You can see that unless you sell today or completely buy out your friend, these are going to be significant issues that could ultimately derail your friendship. You and your friend should talk together and then hire a real estate attorney to help you sort out these issues and write up a partnership agreement that spells out each of your responsibilities to the property.

Finally, if you and your boyfriend can't afford to buy out your friend, I think you should move. Take the profits (which would be tax free since you have lived in the property as your primary residence for the past 2 years) and use that to buy a new property for yourself and your boyfriend.

But before you do, you and your boyfriend need to have a discussion about where your lives are going and what will happen to the property if you break up. Believe me, I get a lot of letters from people who bought property with partners or significant others, and who were left financially devastated because they didn't discuss these issues ahead of time - and then get the resolutions in writing.

Q:
It seems that over the past 10 to 20 years, real estate prices have increased at a rate that far exceeds inflation and the general increase in the cost of living.

If this observation is accurate, how do Realtors justify maintaining a 6 percent commission on the sales price? Aren't they effectively getting a whole lot more money for a relatively same amount of work?

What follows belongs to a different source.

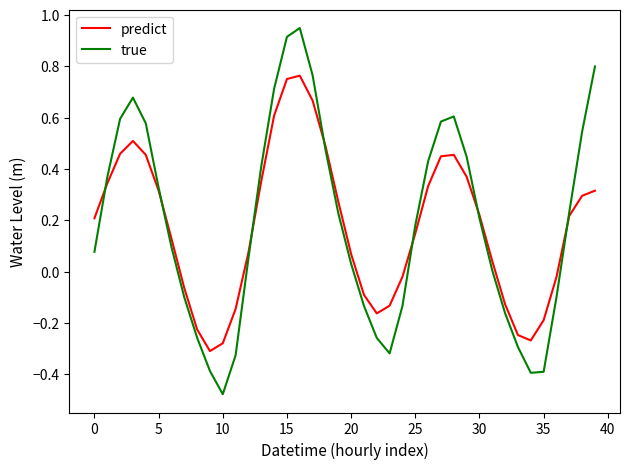

Rank the series by their maximum value, from lowest to highest.

predict, true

I'm sure I'm missing a key point here, but I'm not sure what it is. Please help me figure this out.

A:
While the average commission used to be 6 percent, or 3 percent per side of a transaction, the average commission rate has dropped fairly significantly over the past few years, thanks to efficiencies and new business models put into place via the Internet.

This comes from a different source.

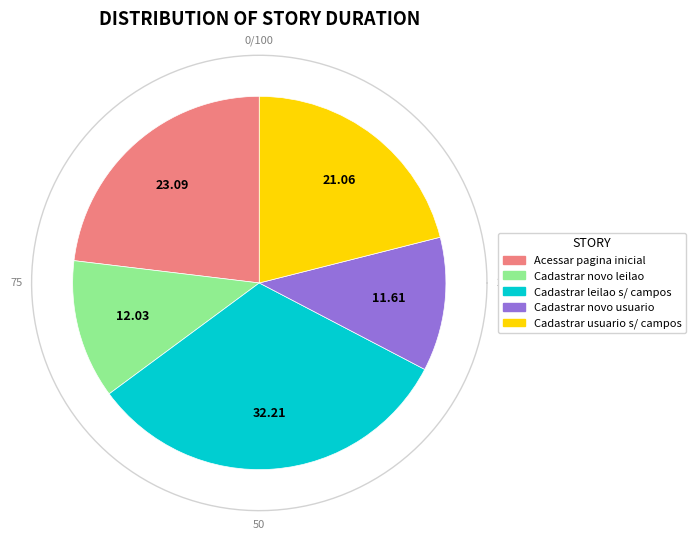

The Cadastrar novo usuario sem preencher os campos slice represents 21% of the pie. True or false?

True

According to the National Association of Realtors (NAR), the average commission is now around 5 percent. More people are using discount brokers, some of whom will list your property for free (or nearly for free) in the local multiple listing service and will rebate up to 75 percent of the commission received to the buyer (although the seller will still pay 2 to 3 percent).

Clearly, the commission structure is changing, and from what I hear, Realtors aren't all that happy about it. (If they were making scads of money, you wouldn't be hearing that.)

One issue is that the cost of doing business as an agent has increased, as has competition. Today, NAR has more than 1.2 million members, and there are an estimated 2 million agents nationwide (many who don't belong to NAR). When I first started writing about real estate in 1988 (and I'm dating myself here a bit), NAR had maybe 600,000 members.

While more properties are being sold, we aren't quite at twice the number of homes sold 20 years ago, so more agents are chasing the business. They pay a lot more for advertising, for the now ubiquitous virtual tours, videos, marketing materials, and for Internet and web-related costs.

Right now, we're in a tough buyer's market. I think listing agents and brokers are earning their commissions because it's taking a long time to sell property. That means holding more open houses, spending more time showing the property, advertising more and expanding the marketing options for the property.

Being an agent is a business, like any other, and if you're good at it you'll make a good living. But the average Realtor earns less than $50,000 per year - hardly a fortune.

Are some agents making more money? Yes. But others are earning a lot less.